== Work instructions ==
1. Summarize the Tom Scott interview in two sentences.
2. Transcribe the stretch of the Tom Scott interview from "A fun Friday" through "Press Gallery itself.)".
3. Pick up the Tom Scott interview where it stops and keep it going.

== Page extract ==
- Opening Delimiter -
Poll Dancer by Keith Ng

Rehabilitated: Tom Scott

A fun Friday read, for those of you who can't be arsed working on Thursday.

Tom Scott - hands down best cartoonist in New Zealand - is constantly funny, sneakily insightful, and perpetually distracted. Before he was released into the wilderness of New Zealand's political landscape, he was the Listener's Press Gallery correspondent for a decade. He left that post shortly before I started as a student at kindergarten.

(The interview was done waaay back in January this year, but fortunately hasn't dated much. It was part of a (since abandoned) project on the Press Gallery itself.)

I read [the book you wrote after you left the Press Gallery] Ten Years Inside, and I was captivated by your description of your first visit to Bellamy's [the Parliament restaurant] in 1972. How does it compare now?

It was much better. It was primitive and raw, like something out of a wild-west town. I really loved it. The Bellamy's then had white-starched linen tablecloths and silver service, and everything was cooked in fat. The smell of carcinogens, sweat and beer and body odour... it was great, I loved it. This... [looking around Bellamy's] this could be anywhere, couldn't it?

Do you think the cosmetic changes to Parliament are indicative of more substantive changes?

This is now a large Hamilton bathroom, the whole place. It use to be a West Coast dunny. A lot of people would prefer a Hamilton bathroom to a West Coast dunny, but I like the dunny. The were talking about bowling [the Beehive] and extending Parliament - I would have gone for that option. This is awful. And it doesn't even revolve! If it revolved, it might justify its existence, but it doesn't even do that.
- Closing Delimiter -
== Raw data ==
- Opening Delimiter -
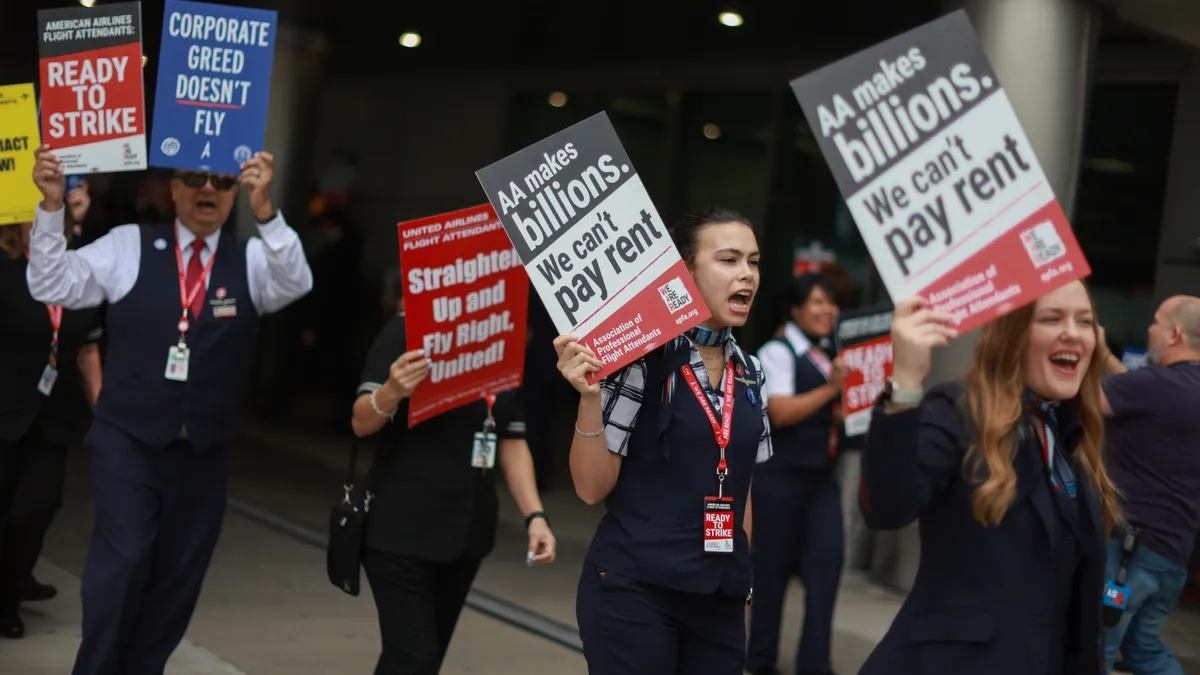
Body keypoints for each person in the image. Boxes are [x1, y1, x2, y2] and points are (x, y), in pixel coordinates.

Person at [27, 145, 313, 675]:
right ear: (173, 189)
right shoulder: (129, 245)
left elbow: (297, 282)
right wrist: (50, 210)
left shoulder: (251, 259)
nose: (209, 189)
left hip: (204, 450)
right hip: (128, 441)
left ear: (235, 196)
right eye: (195, 178)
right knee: (124, 560)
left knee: (178, 576)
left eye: (223, 182)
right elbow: (51, 283)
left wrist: (267, 210)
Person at [857, 281, 1121, 675]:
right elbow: (887, 506)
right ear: (1011, 335)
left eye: (1085, 321)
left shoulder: (1070, 439)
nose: (1072, 331)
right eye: (1051, 318)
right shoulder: (957, 410)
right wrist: (906, 385)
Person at [555, 206, 771, 675]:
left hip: (719, 600)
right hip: (635, 591)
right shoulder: (641, 357)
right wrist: (590, 398)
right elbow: (591, 488)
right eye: (729, 260)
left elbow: (744, 490)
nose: (747, 275)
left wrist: (741, 583)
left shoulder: (752, 372)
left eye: (753, 262)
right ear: (686, 272)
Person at [351, 309, 557, 674]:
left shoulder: (502, 340)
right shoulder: (407, 328)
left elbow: (511, 439)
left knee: (415, 660)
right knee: (416, 661)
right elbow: (361, 422)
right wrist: (394, 390)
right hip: (400, 531)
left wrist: (535, 516)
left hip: (465, 534)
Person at [0, 215, 103, 639]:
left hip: (54, 418)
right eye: (40, 219)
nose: (49, 227)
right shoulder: (5, 272)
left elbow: (88, 351)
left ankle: (9, 591)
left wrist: (105, 411)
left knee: (36, 508)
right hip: (4, 411)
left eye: (58, 221)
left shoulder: (80, 278)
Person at [747, 272, 850, 675]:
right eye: (818, 302)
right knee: (770, 575)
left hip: (821, 480)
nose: (828, 311)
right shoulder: (777, 350)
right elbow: (781, 410)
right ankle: (760, 661)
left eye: (831, 303)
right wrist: (831, 391)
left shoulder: (828, 352)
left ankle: (815, 665)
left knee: (826, 568)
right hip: (780, 480)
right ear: (795, 309)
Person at [1095, 295, 1200, 675]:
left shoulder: (1154, 386)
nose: (1149, 329)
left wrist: (1081, 349)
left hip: (1129, 556)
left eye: (1155, 322)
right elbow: (1140, 392)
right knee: (1144, 651)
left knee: (1095, 652)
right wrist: (1104, 354)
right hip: (1172, 557)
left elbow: (1082, 400)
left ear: (1174, 334)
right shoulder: (1176, 388)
- Closing Delimiter -
== Answers by item ==
1. The post introduces cartoonist Tom Scott, who spent a decade as the Listener's Press Gallery correspondent, and presents an interview recorded in January for a since-abandoned project on the Press Gallery. Scott says Bellamy's was better in 1972, when it was primitive and raw, and he dislikes how Parliament has changed, comparing it now to a Hamilton bathroom where it used to be a West Coast dunny.

2.
A fun Friday read, for those of you who can't be arsed working on Thursday.

Tom Scott - hands down best cartoonist in New Zealand - is constantly funny, sneakily insightful, and perpetually distracted. Before he was released into the wilderness of New Zealand's political landscape, he was the Listener's Press Gallery correspondent for a decade. He left that post shortly before I started as a student at kindergarten.

(The interview was done waaay back in January this year, but fortunately hasn't dated much. It was part of a (since abandoned) project on the Press Gallery itself.)

3.
So how do you think the change in style reflects in the politics?

Oh, maybe it doesn't, you just need to draw artificial linkages. If you're straining to [write] an article, you'd make linkages where none exists. That's the role of the journalist late at night, desperate to fill up column space.

Yeah, I thought I had an opener there... ahem, well, in your book, you said that you had a respect for the "outmoded and outdated institutions of Parliament". After all these years, do you still?

Oh yeah, it's got to be clumsy, it's got to be slow, just so that change doesn't happen too rapidly. I quite like all the silly little vanities that make up the Parliamentary day. I love question time, I love walking through the chamber. When I came back to Parliament after working in the building, I had this sort of curious nostalgia for it.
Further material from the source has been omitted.